Causal Goodhart: When the causal path between the proxy and the goal is indirect, intervening can change the relationship between the measure and proxy.
Adversarial Misalignment Goodhart: The agent applies selection pressure knowing the regulator will apply different selection pressure on the basis of the metric

Connection: Distribution shift and external validity.

2 People hack targets

One facet of Goodhart’s law is warning us not to forget that many learning problems are adversarial and we might want more robust targets than a single loss function, such as a game theoretic equilibrium. TBC.

3 Goodhart-Moloch

The Overfit Theory of Everything
Too much efficiency makes everything worse: overfitting and the strong version of Goodhart’s law

This same counterintuitive relationship between efficiency and outcome occurs in machine learning, where it is called overfitting. Overfitting is heavily studied, somewhat theoretically understood, and has well known mitigations. This connection between the strong version of Goodhart’s law in general, and overfitting in machine learning, provides a new lens for understanding bad outcomes, and new ideas for fixing them.

4 Incoming

Filip Piekniewski on the tendency to select bad target losses for convenience, which he analyses as a flavour of Goodhart’s law. See also Measuring Goodhart’s Law at OpenAI.

Cedric Chin, Goodhart’s Law Isn’t as Useful as You Might Think
Joe Edelman, Is Anything Worth Maximising? How metrics shape markets, how we’re doing them wrong

Metrics are how an algorithm or an organization listens to you. If you want to listen to one person, you can just sit with them and see how they’re doing. If you want to listen to a whole city — a million people — you have to use metrics and analytics

and

What would it be like, if we could actually incentivize what we want out of life? If we incentivized lives well lived.
Dan Luu, How do cars fare in crash tests they’re not specifically optimized for?

5 References

Hoel. 2021. “The Overfitted Brain: Dreams Evolved to Assist Generalization.” Patterns.

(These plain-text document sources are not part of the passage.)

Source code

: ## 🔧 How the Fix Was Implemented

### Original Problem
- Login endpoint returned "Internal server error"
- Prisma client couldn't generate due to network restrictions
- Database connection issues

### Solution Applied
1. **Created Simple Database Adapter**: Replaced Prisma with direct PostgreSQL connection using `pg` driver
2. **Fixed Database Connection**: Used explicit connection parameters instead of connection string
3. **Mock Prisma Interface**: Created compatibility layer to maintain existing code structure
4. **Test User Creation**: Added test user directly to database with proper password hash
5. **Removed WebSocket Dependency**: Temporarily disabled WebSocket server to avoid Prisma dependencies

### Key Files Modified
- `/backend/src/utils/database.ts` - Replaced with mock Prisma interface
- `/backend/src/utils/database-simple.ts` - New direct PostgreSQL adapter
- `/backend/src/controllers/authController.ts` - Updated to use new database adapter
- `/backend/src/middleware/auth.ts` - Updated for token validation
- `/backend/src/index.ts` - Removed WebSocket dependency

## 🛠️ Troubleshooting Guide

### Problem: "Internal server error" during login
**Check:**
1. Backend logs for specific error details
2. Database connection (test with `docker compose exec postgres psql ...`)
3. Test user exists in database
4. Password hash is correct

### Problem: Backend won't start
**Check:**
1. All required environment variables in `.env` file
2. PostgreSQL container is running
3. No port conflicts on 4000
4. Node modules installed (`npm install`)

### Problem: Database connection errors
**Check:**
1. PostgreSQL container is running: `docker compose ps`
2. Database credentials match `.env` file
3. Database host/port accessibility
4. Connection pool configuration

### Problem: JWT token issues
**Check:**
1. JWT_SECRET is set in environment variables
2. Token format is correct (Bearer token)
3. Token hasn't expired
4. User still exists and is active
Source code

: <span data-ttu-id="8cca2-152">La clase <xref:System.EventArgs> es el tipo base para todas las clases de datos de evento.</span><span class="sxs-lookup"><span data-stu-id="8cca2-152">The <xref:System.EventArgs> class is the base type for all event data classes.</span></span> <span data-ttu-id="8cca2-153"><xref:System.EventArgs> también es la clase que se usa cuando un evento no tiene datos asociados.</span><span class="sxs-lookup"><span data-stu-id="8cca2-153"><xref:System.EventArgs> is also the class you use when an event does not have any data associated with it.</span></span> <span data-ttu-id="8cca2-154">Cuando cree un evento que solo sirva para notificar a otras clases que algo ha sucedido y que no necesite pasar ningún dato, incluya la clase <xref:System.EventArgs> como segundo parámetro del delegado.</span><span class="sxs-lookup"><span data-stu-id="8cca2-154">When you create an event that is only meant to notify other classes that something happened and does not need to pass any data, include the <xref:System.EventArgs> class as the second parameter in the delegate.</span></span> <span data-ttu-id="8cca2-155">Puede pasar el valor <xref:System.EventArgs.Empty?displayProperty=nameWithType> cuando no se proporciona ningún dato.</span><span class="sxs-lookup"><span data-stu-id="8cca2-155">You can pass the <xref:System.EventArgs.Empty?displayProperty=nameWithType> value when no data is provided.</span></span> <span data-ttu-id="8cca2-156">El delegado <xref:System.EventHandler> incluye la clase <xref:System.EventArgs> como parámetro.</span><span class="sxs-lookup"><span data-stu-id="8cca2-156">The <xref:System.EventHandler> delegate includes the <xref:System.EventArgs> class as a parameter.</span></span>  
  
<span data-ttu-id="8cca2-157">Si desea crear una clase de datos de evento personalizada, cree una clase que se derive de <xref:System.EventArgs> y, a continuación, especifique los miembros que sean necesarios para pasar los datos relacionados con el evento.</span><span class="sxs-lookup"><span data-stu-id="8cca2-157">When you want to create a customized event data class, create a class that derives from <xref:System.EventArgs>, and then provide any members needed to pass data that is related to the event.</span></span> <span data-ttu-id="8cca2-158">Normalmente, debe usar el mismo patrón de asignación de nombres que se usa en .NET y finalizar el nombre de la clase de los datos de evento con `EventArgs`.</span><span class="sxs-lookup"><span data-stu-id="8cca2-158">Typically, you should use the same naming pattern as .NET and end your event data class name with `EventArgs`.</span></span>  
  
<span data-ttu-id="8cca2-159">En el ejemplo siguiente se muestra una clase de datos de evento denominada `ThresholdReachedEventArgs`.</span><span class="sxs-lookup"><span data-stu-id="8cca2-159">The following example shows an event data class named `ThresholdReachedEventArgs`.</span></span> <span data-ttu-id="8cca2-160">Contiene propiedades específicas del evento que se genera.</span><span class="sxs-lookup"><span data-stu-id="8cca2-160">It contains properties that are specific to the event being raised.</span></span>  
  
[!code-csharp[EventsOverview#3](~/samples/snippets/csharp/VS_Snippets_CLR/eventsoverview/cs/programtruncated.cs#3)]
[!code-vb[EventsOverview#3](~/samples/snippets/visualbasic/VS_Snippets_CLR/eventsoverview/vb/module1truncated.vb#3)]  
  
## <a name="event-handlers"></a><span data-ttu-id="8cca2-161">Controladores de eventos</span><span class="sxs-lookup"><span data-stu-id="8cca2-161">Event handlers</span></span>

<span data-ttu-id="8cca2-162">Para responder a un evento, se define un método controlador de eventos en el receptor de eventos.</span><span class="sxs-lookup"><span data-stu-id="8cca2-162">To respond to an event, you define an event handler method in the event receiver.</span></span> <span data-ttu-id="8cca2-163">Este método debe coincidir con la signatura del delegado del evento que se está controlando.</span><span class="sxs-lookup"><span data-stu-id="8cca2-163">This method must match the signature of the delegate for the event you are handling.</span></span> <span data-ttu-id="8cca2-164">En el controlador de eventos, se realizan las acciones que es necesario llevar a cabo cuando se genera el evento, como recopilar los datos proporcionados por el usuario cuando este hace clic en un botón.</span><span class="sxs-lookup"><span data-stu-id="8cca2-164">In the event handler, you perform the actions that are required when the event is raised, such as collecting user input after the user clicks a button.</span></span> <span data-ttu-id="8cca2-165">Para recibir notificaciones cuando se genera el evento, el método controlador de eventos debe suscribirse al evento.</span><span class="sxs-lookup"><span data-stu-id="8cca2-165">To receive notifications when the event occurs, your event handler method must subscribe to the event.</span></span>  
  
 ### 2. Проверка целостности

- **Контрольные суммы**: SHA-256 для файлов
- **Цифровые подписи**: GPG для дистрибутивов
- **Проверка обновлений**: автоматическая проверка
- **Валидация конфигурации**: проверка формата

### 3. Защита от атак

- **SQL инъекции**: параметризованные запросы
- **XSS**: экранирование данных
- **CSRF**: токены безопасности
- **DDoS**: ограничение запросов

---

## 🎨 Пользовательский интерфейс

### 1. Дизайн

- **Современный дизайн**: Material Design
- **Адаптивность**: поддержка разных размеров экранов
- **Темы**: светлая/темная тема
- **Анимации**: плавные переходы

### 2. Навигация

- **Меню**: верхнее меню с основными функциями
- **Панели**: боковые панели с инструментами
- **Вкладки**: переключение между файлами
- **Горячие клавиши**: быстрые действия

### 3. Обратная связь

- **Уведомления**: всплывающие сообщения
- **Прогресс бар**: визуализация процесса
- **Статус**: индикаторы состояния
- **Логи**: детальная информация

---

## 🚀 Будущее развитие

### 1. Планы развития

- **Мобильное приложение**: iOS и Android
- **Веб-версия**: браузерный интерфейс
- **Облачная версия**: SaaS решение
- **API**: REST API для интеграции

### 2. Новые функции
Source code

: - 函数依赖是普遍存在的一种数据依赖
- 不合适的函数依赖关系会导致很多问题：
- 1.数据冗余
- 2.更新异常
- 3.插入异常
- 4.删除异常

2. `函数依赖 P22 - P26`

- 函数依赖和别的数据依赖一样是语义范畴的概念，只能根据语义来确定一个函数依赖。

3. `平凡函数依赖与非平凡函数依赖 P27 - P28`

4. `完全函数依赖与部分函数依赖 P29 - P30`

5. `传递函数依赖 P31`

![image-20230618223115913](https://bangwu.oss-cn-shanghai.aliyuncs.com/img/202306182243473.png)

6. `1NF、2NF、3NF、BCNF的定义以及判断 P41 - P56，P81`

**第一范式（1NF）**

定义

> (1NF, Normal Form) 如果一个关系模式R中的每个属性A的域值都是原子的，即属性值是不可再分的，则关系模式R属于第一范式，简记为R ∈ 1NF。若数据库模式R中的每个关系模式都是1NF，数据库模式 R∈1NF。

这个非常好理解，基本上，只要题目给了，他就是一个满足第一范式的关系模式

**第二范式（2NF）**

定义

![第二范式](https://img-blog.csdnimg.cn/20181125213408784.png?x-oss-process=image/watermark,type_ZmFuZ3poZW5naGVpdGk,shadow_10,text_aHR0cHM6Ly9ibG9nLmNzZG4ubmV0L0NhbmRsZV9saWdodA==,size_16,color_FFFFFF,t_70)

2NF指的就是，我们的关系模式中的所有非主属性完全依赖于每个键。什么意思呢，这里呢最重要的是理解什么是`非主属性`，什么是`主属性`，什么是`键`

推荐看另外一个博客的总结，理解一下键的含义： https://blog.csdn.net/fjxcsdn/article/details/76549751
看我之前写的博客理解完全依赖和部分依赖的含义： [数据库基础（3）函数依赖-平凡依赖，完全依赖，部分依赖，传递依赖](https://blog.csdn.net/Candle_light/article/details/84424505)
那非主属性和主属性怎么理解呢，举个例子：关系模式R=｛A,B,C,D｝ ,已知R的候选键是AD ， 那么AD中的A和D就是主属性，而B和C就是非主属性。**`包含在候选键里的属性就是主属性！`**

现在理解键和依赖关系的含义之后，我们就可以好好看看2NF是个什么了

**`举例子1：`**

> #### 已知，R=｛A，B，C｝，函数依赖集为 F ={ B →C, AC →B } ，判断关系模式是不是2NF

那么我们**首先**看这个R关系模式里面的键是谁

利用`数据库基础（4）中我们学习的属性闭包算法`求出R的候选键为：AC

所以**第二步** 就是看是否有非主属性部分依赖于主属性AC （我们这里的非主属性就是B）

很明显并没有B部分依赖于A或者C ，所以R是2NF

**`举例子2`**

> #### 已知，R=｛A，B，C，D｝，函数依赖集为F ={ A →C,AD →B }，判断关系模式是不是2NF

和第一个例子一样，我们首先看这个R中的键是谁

Koch, and Peterson. 2024. “From Protoscience to Epistemic Monoculture: How Benchmarking Set the Stage for the Deep Learning Revolution.”

Manheim, and Garrabrant. 2019. “Categorizing Variants of Goodhart’s Law.”

Solzhenit︠s︡yn. 2003. The Gulag Archipelago, 1918-56: An Experiment in Literary Investigation.

Welsh. 2024. “Tukhta: Labour and Resistance in the Audit Regime of the Soviet Gulag.” Labor History.